Please copy out each line of the listing that contains the word "lines".

= = = = = = =

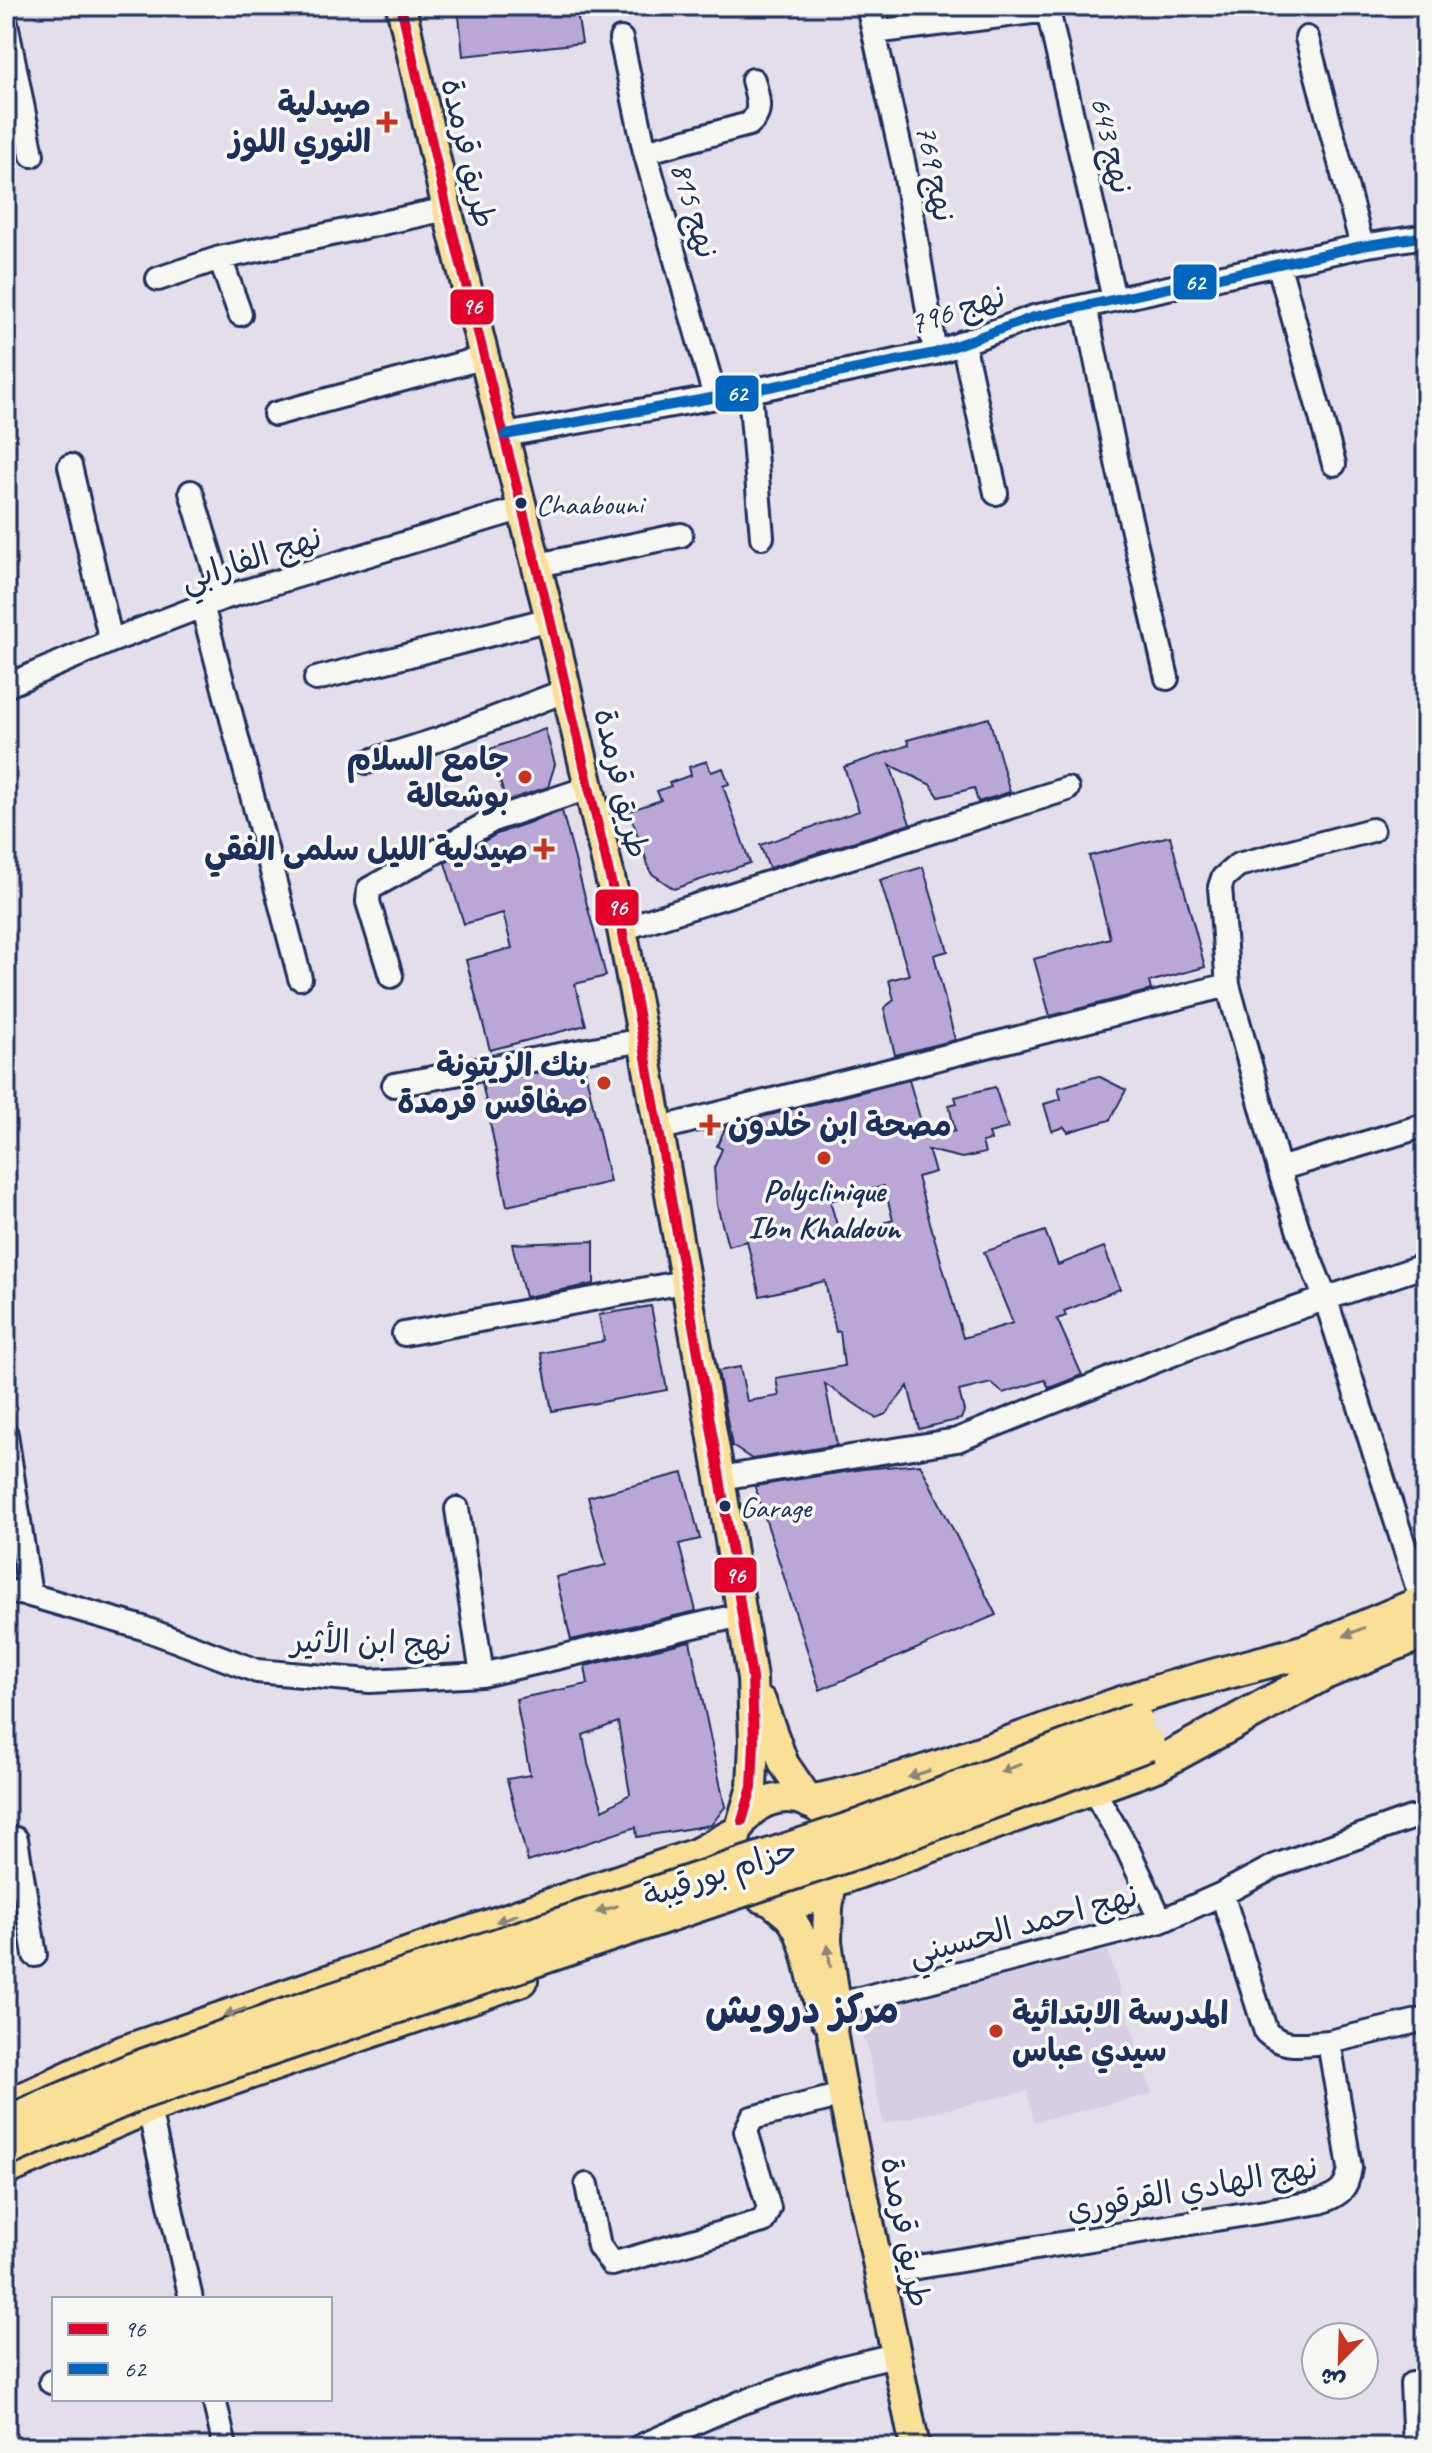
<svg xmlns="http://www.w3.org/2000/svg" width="1432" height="2453" font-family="Caveat,'Playpen Sans Arabic',sans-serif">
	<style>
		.built { fill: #d8cee4 }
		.building { fill: #bba7d6; stroke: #1b2f5e; stroke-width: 2; fill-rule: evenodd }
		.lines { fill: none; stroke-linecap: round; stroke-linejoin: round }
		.minor-casing { stroke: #1b2f5e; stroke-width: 28 }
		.major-casing { stroke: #1b2f5e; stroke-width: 34 }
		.highway-casing { stroke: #1b2f5e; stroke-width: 38 }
		.minor { stroke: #f6f6f2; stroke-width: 22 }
		.major { stroke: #fadf96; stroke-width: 28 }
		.highway { stroke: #fadf96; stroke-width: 32 }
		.highway-bridge-casing { stroke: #1b2f5e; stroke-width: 38; stroke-linecap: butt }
		.highway-bridge { stroke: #fadf96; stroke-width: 32 }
		.bus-1-casing { stroke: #f6f6f2; stroke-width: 16 }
		.bus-2-casing { stroke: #f6f6f2; stroke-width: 16 }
		.bus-1 { stroke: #e4002b; stroke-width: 10 }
		.bus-2 { stroke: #0065bd; stroke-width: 10 }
		.oneway { fill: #8a877a }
		.poi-dot { fill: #c8321e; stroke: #f6f6f2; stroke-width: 3 }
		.bus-dot { fill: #1b2f5e; stroke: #f6f6f2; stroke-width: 3 }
		.labels { text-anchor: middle; stroke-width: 7; stroke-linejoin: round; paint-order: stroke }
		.bus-label { font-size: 30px; fill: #1b2f5e; stroke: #f6f6f2; text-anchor: start }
		.poi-label { font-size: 32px; font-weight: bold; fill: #1b2f5e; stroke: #f6f6f2; text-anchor: end }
		.street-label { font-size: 32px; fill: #1b2f5e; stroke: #f6f6f2 }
		.district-label { font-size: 40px; font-weight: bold; fill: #1b2f5e; stroke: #f6f6f2 }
		.line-badge { stroke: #f6f6f2; stroke-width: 3 }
		.badge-label { font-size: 22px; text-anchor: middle; font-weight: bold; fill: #fff }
	</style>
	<rect width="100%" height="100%" fill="#e4deea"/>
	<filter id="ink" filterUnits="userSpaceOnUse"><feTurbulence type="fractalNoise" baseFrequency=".0125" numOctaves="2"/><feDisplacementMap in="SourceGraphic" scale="16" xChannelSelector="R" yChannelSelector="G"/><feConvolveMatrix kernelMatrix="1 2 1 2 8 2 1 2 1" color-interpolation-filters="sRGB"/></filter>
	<g filter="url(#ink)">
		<path class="built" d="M1108,1951L1152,2094L1034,2122L1027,2091L883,2124L866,2041L863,2040L857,2023L862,2010Z"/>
		<path class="building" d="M458,6H576L582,43L463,56Z
			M989,718L1010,792L978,802L974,788L939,797L931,785L890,765L910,824L769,868L760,845L859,811L844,767L909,745L907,740Z
			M545,729L555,764L548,787L506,801L490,749Z
			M707,761L711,772L723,768L729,784L723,786L750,863L674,889L651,873L629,811L661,800L657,791L671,786L669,783L691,775L689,767Z
			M562,811L606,976L575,984L586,1025L490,1050L466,960L512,948L503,913L464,924L445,863L497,834Z
			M1170,836L1205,967L1149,982L1151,990L1050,1016L1034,959L1110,938L1089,856Z
			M923,867L948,951L934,955L955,1040L895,1055L884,1008L894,1000L889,980L909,975L880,880Z
			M584,1065L610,1182L507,1206L482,1083Z
			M1098,1076L1126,1090L1110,1120L1068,1132L1064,1127L1052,1131L1044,1104L1061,1099L1058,1088Z
			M909,1080L926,1139L955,1131L949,1105L957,1103L955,1097L995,1087L1008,1128L989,1133L991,1140L982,1142L985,1153L962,1158L928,1150L935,1172L917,1177L963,1338L1013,1323L984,1252L1045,1231L1058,1265L1104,1247L1120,1289L1064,1311L1066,1316L1057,1319L1082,1375L1049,1388L1045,1380L1003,1393L991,1383L959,1391L964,1411L961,1419L919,1429L908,1386L886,1414L876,1418L825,1384L837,1445L752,1459L732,1446L718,1371L740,1367L747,1401L779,1396L776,1378L844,1366L840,1331L836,1332L825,1281L760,1296L747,1241L728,1246L717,1205L714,1168L722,1149L717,1146L726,1126ZM884,1186L893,1220L883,1223L885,1229L841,1239L830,1201Z
			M594,1241V1284L525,1297L512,1244Z
			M651,1306L667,1390L552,1411L541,1353L604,1341L599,1315Z
			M920,1464L996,1615L820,1690L755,1486L863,1469Z
			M683,1473L700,1539L679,1544L696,1611L571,1640L556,1577L606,1565L588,1497Z
			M690,1641L725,1807L711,1825L637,1837L636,1827L528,1862L507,1779L530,1775L516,1699L588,1684L585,1666ZM618,1722L630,1794L603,1810L588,1764L583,1735Z"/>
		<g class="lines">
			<g class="minor-casing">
				<path id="minor" d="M868,6L904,166L935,353
					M1047,6L1114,299
					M6,23L32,155
					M874,32L1048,10
					M1307,38L1362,246
					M621,39L645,152L715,397
					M645,152L749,124C764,112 757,96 753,80
					M220,258L240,314
					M1279,266L1334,464
					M158,279L220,258L447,209
					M1085,306L1118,467L1167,678
					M963,342L996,493
					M750,391L762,537
					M275,414L486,357
					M505,435L750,391L935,353L1034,317L1362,246L1426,236
					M70,466L111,641
					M191,492L223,598
					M538,565L681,535
					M202,605L300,978
					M316,679L550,619
					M6,686L111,641L223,598L523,508
					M367,762L440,739L565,691
					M622,929L1067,789
					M391,976L368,902L369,889L495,819L588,788
					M394,1085L643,1040
					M658,1129L1228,985
					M1279,1169L1228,985L1220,887L1223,878L1238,865L1372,830
					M404,1334L684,1282
					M6,1434L30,1595
					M720,1478L957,1440L1238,1328L1426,1265
					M457,1509L482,1675
					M6,1591L30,1595L143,1628L257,1671L370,1681L482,1675L741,1615
					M1422,1602L1325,1297L1299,1232L1279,1169L1426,1125
					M1092,1788L1128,1850L1161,1921
					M6,1840L16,1839L35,1955
					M836,2005L1161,1921L1222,1894L1275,1866L1411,1818
					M1329,2042L1426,2019
					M149,2109L191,2299
					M587,2185L599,2246L612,2264L763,2221L769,2208L746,2131L752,2118L843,2095
					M881,2273L1320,2202C1340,2195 1347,2189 1350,2168L1329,2042C1305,2043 1285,2050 1266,2032L1222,1894
					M51,2382L54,2381
					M1412,2384L1415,2447
					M214,2399L225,2447
					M639,2447L740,2403L840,2368L895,2355"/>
			</g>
			<g class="major-casing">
				<path id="major" d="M401,6L447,209L550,619L622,929L643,1040L720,1478L752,1678L754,1742L752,1787L742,1821
					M761,1701L784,1764L810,1802
					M734 1851a53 53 0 1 1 106 0a53 53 0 1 1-106 0Z
					M832,1881L828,1907L827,1941L836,2005L832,2031L843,2095L915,2447
					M772,1902C778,1908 786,1913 791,1919C811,1944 810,1990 826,2019
					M6,2105L124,2050L696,1853L737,1831
					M6,2171L149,2109L523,1981"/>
			</g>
			<g class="highway-casing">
				<path id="highway" d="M1293,1657L1426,1601
					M1310,1679L1426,1631
					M810,1802C919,1780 1020,1737 1125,1702C1186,1681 1251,1667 1313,1649
					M832,1881L1156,1765L1330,1670"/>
			</g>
			<use href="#minor" class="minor"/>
			<use href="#major" class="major"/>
			<use href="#highway" class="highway"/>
			<g class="highway-bridge-casing">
				<path id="highway-bridge" d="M6,2123L134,2069L289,2014L862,1825L1136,1720
					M6,2150L140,2093L868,1848L1148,1744"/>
			</g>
			<use href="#highway-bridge" class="highway-bridge"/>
			<g class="bus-1-casing">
				<path id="bus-1" d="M401,6L447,209L550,619L622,929L643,1040L720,1478L752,1678L754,1742L752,1787L742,1821"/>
			</g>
			<g class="bus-2-casing">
				<path id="bus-2" d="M505,435L750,391L935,353L1034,317L1362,246L1426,236"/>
			</g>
			<use href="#bus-1" class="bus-1"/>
			<use href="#bus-2" class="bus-2"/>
		</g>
		<defs><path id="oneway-solid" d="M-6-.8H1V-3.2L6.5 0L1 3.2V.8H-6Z" transform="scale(2)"/></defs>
		<g class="oneway">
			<use href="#oneway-solid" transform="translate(1354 1632) rotate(157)"/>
			<use href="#oneway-solid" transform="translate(1011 1768) rotate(159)"/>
			<use href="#oneway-solid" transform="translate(919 1774) rotate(162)"/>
			<use href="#oneway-solid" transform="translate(607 1909) rotate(162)"/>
			<use href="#oneway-solid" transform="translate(507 1918) rotate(161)"/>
			<use href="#oneway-solid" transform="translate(829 1956) rotate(-97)"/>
			<use href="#oneway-solid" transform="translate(235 2012) rotate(161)"/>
		</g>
	</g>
	<g class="poi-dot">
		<path d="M383 110h8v8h8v8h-8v8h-8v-8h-8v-8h8z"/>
		<circle cx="525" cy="777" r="8"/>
		<path d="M540 837h8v8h8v8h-8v8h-8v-8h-8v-8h8z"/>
		<circle cx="604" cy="1083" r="8"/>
		<path d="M706 1113h8v8h8v8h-8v8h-8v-8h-8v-8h8z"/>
		<circle cx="824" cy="1158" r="8"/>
		<circle cx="996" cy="2031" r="8"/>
	</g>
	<g class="bus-dot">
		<circle cx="521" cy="503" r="7"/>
		<circle cx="725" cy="1506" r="7"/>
	</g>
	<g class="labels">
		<g class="bus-label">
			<text x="536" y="514">Chaabouni</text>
			<text x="740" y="1517">Garage</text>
		</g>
		<g class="poi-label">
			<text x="371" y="115">صيدلية<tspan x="371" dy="37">النوري اللوز</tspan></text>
			<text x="509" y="770">جامع السلام<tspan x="509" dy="37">بوشعالة</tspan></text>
			<text x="528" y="860">صيدلية الليل سلمى الفقي</text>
			<text x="588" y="1076">بنك الزيتونة<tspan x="588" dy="37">صفاقس قرمدة</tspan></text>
			<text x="728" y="1136" text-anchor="start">مصحة ابن خلدون</text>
			<text x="824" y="1201" text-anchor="middle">Polyclinique<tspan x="824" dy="37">Ibn Khaldoun</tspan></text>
			<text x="1012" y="2024" text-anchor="start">المدرسة الابتدائية<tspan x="1012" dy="37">سيدي عباس</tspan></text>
		</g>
		<g class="street-label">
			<text transform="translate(1112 145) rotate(77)" y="11">نهج 643</text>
			<text transform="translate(469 153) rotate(77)" y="11">طريق قرمدة</text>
			<text transform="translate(936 173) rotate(79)" y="11">نهج 769</text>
			<text transform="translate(695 210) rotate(74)" y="11">نهج 815</text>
			<text transform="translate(957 309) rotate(-18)" y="11">نهج 796</text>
			<text transform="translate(251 558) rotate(-18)" y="11">نهج الفارابي</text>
			<text transform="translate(622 783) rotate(77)" y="11">طريق قرمدة</text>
			<text transform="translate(371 1642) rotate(1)" y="11">نهج ابن الأثير</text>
			<text transform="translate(720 1872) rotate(-18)" y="11">حزام بورقيبة</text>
			<text transform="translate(1023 1924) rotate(-15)" y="11">نهج احمد الحسيني</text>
			<text transform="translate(1192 2188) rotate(-10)" y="11">نهج الهادي القرقوري</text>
			<text transform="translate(906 2232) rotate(79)" y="11">طريق قرمدة</text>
		</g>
		<g class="district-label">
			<text x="802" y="2023">مركز درويش</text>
		</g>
	</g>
	<g class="line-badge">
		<rect x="1172" y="263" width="46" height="38" rx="8" fill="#0065bd"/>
		<rect x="449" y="288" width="46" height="38" rx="8" fill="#e4002b"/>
		<rect x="714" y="374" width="46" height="39" rx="8" fill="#0065bd"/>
		<rect x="594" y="888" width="46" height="39" rx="8" fill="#e4002b"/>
		<rect x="713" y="1556" width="45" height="38" rx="8" fill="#e4002b"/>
	</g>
	<g class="badge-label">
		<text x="1195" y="290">62</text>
		<text x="472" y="314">96</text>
		<text x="737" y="401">62</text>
		<text x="617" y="915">96</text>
		<text x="735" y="1583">96</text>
	</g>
	<rect width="1432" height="2453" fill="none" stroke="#f6f6f2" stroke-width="32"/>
	<rect x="16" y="16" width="1400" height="2421" fill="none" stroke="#1b2f5e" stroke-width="3" filter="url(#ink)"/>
	<rect x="52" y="2297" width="280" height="104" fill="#f6f6f2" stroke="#9ea6b7" stroke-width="2"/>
	<rect x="68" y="2323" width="40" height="12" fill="#e4002b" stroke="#9ea6b7" stroke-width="2"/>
	<text x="124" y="2337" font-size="24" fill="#1b2f5e">96</text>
	<rect x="68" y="2363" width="40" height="12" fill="#0065bd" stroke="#9ea6b7" stroke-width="2"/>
	<text x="124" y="2377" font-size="24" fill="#1b2f5e">62</text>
	<g transform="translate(1340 2361) rotate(203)"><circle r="38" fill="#f6f6f2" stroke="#9ea6b7" stroke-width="2"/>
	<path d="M0-6L14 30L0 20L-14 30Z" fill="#c8321e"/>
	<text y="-12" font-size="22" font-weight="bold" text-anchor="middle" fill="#1b2f5e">ش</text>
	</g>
</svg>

= = = = = = =

Answer box.
		.lines { fill: none; stroke-linecap: round; stroke-linejoin: round }
		<g class="lines">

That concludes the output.